A Short History of Newborn Behaviour, the NBAS & the NBO
From blank slate to an individual little person!
Up until the 1960’s, newborn babies were seen as passive organisms, who could not see or hear and could only respond to the environment with innate reflexive responses. There was little evidence that babies could learn in first few weeks and even months of life.
In 1959 Peter Wolff identified that newborns have six behavioural states and a baby’s behaviour has an organised structure; it isn’t random or simply reflexive.
Three decades of research have shown that from birth, babies have many capabilities:
- The competent infant – uses all 5 senses
- The organised infant – has a system of behaviours
- The social infant – is actively engaged in transforming her own environment from the beginning
- The individual infant – has his own unique set of dispositions and sensibilities
In 1963, Robert Fantz demonstrated that newborn babies not only can see but also have clear visual preferences.
Additionally in 1963 Michael Wertheimer showed newborn babies could orient towards a sound as early as 10-minutes-old (we now know babies orient to sound in the womb!).
It was Dr. Brazelton’s own clinical experience and research in the 1960s, which led to a breakthrough in the understanding of newborns. It was his argument that newborn babies were unique, with their own individual style of responding.
Along with other collaborators, Dr. Brazelton produced a body of research confirming newborn babies had powerful innate reciprocal communication abilities and these could be reliably coded.

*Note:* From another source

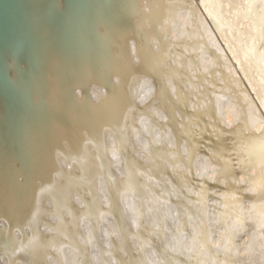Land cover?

Neonatal Behavioural Assessment Scale
In 1973 Dr. Brazelton published the Neonatal Behavioural Assessment Scale, which provides a comprehensive description of newborn competencies and individual differences in newborn behaviour, which could be coded by different practitioners and researchers with a high degree of reliability. It was the first strength-based newborn assessment which did not only focus on testing for abnormalities.

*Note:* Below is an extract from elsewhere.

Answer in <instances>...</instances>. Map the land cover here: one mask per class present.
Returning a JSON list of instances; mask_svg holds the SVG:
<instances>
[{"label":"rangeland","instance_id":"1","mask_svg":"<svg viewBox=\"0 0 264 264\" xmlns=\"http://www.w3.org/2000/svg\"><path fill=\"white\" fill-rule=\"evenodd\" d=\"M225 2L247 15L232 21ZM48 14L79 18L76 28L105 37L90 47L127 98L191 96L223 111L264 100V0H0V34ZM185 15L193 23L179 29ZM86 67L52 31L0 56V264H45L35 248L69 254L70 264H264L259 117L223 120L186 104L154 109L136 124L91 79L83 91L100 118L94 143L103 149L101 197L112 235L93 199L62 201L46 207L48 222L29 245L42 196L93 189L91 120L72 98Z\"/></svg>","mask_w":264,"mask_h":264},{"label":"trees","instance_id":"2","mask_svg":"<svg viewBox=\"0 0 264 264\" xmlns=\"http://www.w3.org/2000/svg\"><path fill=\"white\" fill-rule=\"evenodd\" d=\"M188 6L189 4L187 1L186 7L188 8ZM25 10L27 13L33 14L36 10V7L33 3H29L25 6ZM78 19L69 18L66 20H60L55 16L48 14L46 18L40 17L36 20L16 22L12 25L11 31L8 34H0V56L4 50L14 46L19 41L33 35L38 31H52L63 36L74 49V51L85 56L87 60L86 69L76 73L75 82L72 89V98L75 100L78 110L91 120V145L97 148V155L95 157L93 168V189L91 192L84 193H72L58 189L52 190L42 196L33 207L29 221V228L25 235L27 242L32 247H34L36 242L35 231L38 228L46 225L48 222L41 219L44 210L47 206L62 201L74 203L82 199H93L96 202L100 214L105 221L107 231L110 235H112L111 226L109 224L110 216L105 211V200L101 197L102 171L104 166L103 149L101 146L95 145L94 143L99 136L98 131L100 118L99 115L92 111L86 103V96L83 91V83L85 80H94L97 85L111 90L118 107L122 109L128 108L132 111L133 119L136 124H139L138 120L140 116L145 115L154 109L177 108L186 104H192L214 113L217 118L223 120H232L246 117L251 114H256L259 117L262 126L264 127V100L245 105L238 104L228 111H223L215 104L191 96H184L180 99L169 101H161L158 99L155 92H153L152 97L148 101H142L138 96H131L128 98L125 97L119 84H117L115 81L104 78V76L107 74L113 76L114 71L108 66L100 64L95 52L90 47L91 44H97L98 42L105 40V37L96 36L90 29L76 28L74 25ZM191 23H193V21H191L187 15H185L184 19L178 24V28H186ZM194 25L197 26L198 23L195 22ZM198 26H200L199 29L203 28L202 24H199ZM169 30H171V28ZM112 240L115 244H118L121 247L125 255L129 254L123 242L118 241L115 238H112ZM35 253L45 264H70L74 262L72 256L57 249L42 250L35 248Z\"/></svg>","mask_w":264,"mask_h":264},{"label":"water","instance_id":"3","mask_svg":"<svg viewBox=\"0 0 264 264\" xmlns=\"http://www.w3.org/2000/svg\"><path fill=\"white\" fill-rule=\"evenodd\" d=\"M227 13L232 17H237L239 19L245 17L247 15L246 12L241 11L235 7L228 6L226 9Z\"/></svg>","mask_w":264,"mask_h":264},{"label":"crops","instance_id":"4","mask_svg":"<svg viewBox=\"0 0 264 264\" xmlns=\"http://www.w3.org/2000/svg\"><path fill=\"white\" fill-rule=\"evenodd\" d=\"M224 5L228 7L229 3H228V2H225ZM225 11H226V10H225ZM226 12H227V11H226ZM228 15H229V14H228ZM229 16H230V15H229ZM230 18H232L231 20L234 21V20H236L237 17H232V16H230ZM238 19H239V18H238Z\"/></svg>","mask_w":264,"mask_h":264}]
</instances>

The Newborn Behavioural Observations
Published in 2007 by Professor J.Kevin Nugent and four colleagues from the Brazelton Institute, Boston, the Newborn Behavioural Observations system was based on decades of research and clinical practice with the NBAS. Studies by Dr. Brazelton and Dr. Kevin Nugent showed that demonstrating the newborn babies’ behavioural capabilities to parents could help parents learn about their new baby, thereby strengthening the relationship between parent and child. These findings encouraged the development of the NBO as a tool that clinicians could use to support the parent-baby relationship.